Может, и обойдется. Вот только… слишком просто выходит! Один раз перетерпеть, отмучаться, и самим, и детям — зато после живи припеваючи, катайся сыром в масле! Я хоть и дура, наверное, но не совсем. Понимаю: должен быть подвох! Должен, обязан быть!
Где?
И — если не с детьми Договор заключать! — что тогда? Держаться, обручами железными себя сковать, лишь бы финтов не крутить? Из Друца с Княгиней силы последние тянуть, в благодарность за науку? В гроб их загнать за месяц-другой? А потом — и самих себя? Или камешками перебиваться? Так ведь камешков не напасешься, прав отец Георгий…
Эй, Дух Закона, сволочь ты сизоносая! подскажи — что нам делать?! Где выход? Ну, пусть мы опять не сами, пусть с твоей подсказки, пусть чужое, пусть! — намекни хотя бы!.. мы ведь с тобой в одной паутине!.. сам говорил — тебя в нас поболе, чем в иных… проснись в нас, выйди, шепни на ушко…
Не умеем мы решений принимать — помоги!
…Совсем запуталась. Мысли в голове скрипят колесами несмазанными, того и гляди — пар из ушей пойдет! Все, хватит голову ломать. Пора завтракать идти; вон, дымком потянуло — видать, самовар раскочегарили. Чай вот-вот готов будет. Ой, что-то проголодалась я от этих тяжб ночных, мыслей дурацких и прочих ужастей!

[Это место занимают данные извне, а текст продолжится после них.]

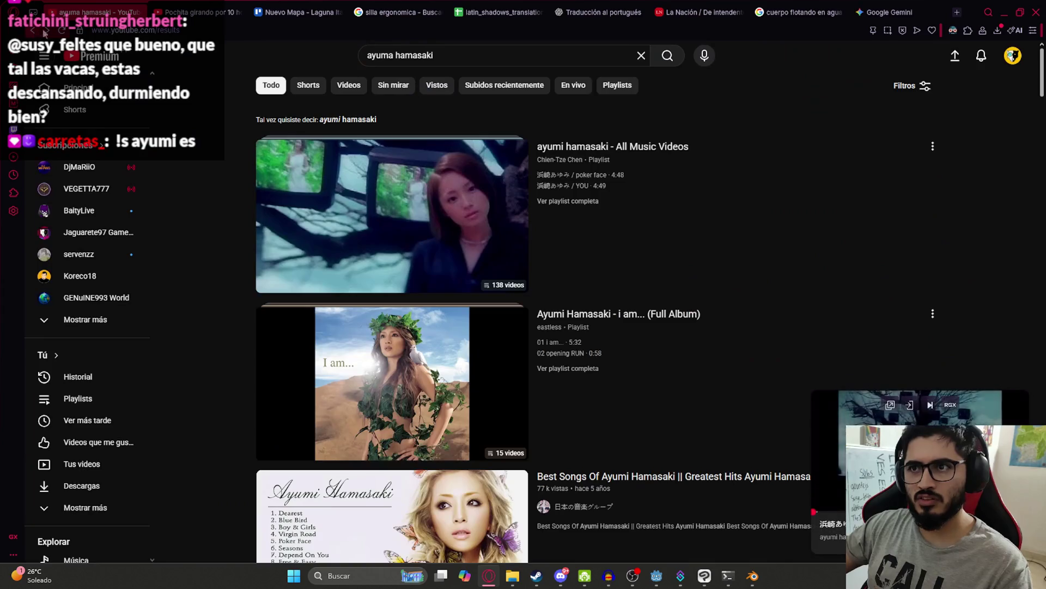
click(358, 206)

Зато страхи придуманные прочь разлетелись; я и не заметила, как — вместе с туманом, должно быть. Посветлело вокруг, не мгла по саду бродит — утро самое настоящее встает. Весь восток розовым огнем горит, облака перистые по небу разметало, снизу багрянцем подсвечивает — и без причины тревожно мне сделалось.

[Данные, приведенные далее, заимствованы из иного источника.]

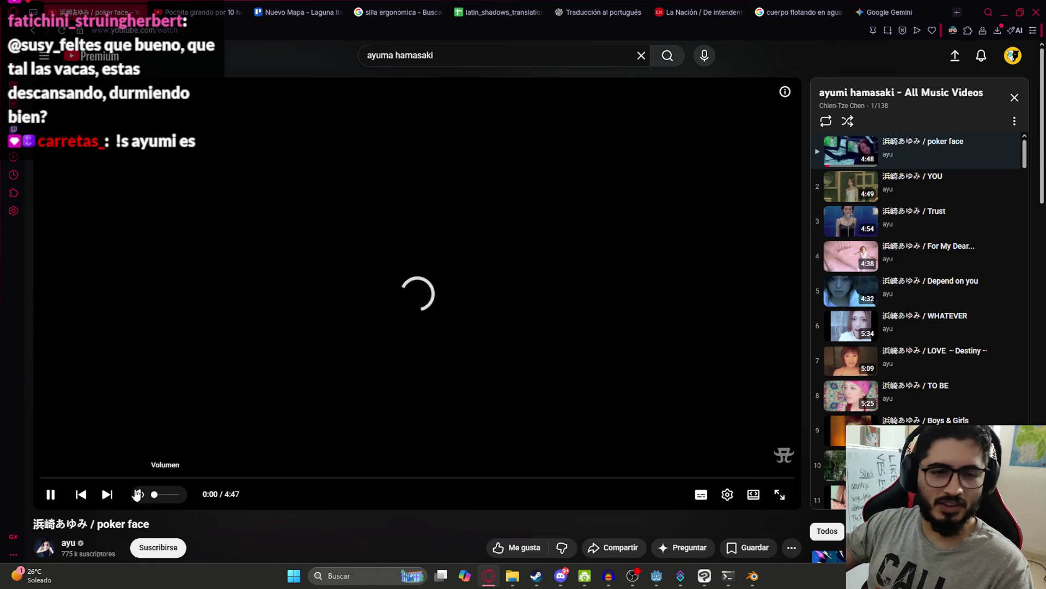
mouse_move(143, 494)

"Что день грядущий мне готовит?"
Э-э, нет, шалишь! Опять дурь всякая в голову лезет. Поэту-то, который Судьбу вопрошал, день грядущий как раз пулю и приготовил! Не надо нам таких подарков!
Пойду лучше завтракать.
Стол уже успели накрыть — длиннющий, места всем хватит! На белой кружевной скатерти: вазочки с джемом и домашним вареньем, печенье, булочки свежие, мед, оладьи, сахар колотый — к чаю. Эх, сейчас разгуляюсь! Есть хочется — спасу нет. И не солененького, как мне, вроде бы, положено — именно сладкого! Сладкое я с детства люблю, только в Кус-Кренделе сладостей днем с огнем не сыщешь; зато как сбежала с любимой родины — отвела душеньку!
До сих пор отвожу.
У стола хлопотала дородная тетка-стряпуха и еще одна прислужница. Расставляли чашки, блюдца, раскладывали ложечки. В саду, за деревьями, лениво продолжали беседу — похоже, муженек мой любимый с отцом Георгием. Точно, они. А вон и Друц самовар несет! Да куда ж все подевались-то?! Неудобно мне одной за стол садиться, без хозяев — а живот аж прямо сводит, даром что он у меня больше чемодана, загляденье! Ладно, пока никто не видит, я оладушек ухвачу. Горяченький. Теперь вареньица на него, малинового — и в рот… У-у-у, вкуснотища! Нет, еще только один возьму — и все, буду остальных ждать!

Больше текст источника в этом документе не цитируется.